If we are meeting up someplace for drinks at six and you suddenly cannot make it, you let me know by five. Four-fifty? We are good. Five-oh-nine? We are not friends for a week.

Jiro
10-20-2010, 01:07 PM
I don't like cancellings. I have done it sometimes out of abject terror at the thought of interacting with people, but I long since learned to be non-committal about stuff.

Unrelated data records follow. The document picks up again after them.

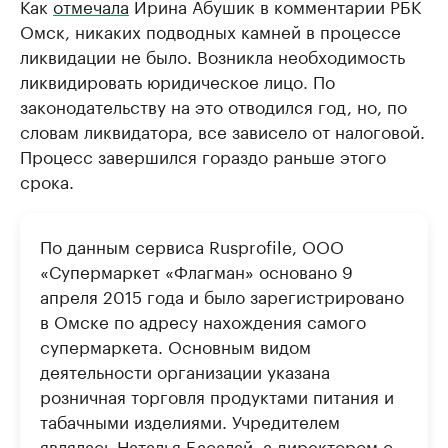
Как
отмечала
Ирина Абушик в комментарии РБК
Омск, никаких подводных камней в процессе
ликвидации не было. Возникла необходимость
ликвидировать юридическое лицо. По
законодательству на это отводился год, но, по
словам ликвидатора, все зависело от налоговой.
Процесс завершился гораздо раньше этого
срока.
По данным сервиса Rusprofile, ООО
«Супермаркет «Флагман» основано 9
апреля 2015 года и было зарегистрировано
в Омске по адресу нахождения самого
супермаркета. Основным видом
деятельности организации указана
розничная торговля продуктами питания и
табачными изделиями. Учредителем
являлась Наталья Басалай, а директором с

And here I was thinking I was going to be the only one who didn't commit to things to avoid potential cancellations!

Alive-Cat
10-20-2010, 04:37 PM
I remember the time me and Kentarou were supposed to go to the zoo and he canceled on me.

KentaRawr!
10-20-2010, 06:26 PM
I remember the time me and Kentarou were supposed to go to the zoo and he canceled on me.

Wait what?

Rase
10-28-2010, 07:29 AM
I only commit to things I can do. If I get sick I let them know and just tough it out unless they insist I rest. If I am really ill and/or something unavoidable or of supreme import comes up (get this person to the hospital now!) I call, apologize, and reschedule later. These instances are all things that people understand as vastly important and so no feelings are hurt. I'm also pretty flexible, and unless you don't let me know the plans have changed until after I leave for them I'm usually fine. Even if not I'll just be pissed some, but not enough to hold a grudge (the first time).

Roto13
10-28-2010, 04:10 PM
I went to LA in June and a friend told me he was going to be in the area at the same time, so I scheduled myself for an evening flight home so we could hang out that day. (I was really busy up until that point.) Then the mothersmurfer stopped answering his phone or emails shortly before I left for LA. I ended up hanging around that goddamn airport all day (because that was the only time I could get a ride out there, and the plan had been for this "friend" to give me a ride when we were done hanging out). The day after I got home I got an email from him saying he was so sorry and blah blah blah and his mother had died which was BULL:bou::bou::bou::bou: because his mother died YEARS ago, and I just told him to kiss my ass. I will never speak to him again for that.

EDIT: Hee hee, Umaro

DMKA
10-29-2010, 04:43 AM
I save people the trouble of canceling on them by not having a social life.

Melissaur
11-03-2010, 10:13 PM
OMG my friend Christine is horrible about this. She always asks to hang out then either forgets or something comes up. I've told her about 20 time to just call or text me if something happens and she never does. She has about a 99 percent unreliable rate. Once she was supposed to take me to my probation, and that's something you can't miss or you could go to jail. Well 2 hours after she was supposed to be at my house I call her like "?" and she goes "Yeah my mom won't let me"...-_-... "really? your mom wont let you take your car that you pay for even though you are the one supporting her? Well if I go to jail and the state takes my daughter away, it's your fault" "Sorry" I was so pissed. Like why couldn't call me so I could get another ride? So the lady ended up having to go way out of her way to make sure I could get all my hours done so I wouldn't go to jail. I may not believe in God but damn the Christians here sure are nice.

Chris
11-04-2010, 12:51 PM
I do it all the time. I don't mean to but it's unavoidable. Not enough hours in the day.
This. Sometimes it is just impossible to get everything done in 24 hours. I deal with it when people cancel on me, and if people refuse to get over it when I cancel on them, then who needs them. :eep:

Roto13
11-04-2010, 04:05 PM
I do it all the time. I don't mean to but it's unavoidable. Not enough hours in the day.
This. Sometimes it is just impossible to get everything done in 24 hours. I deal with it when people cancel on me, and if people refuse to get over it when I cancel on them, then who needs them. :eep:

If you can't manage your time better, that's on you.

Alive-Cat
11-04-2010, 07:30 PM
I can manage my time wetter, that's not you.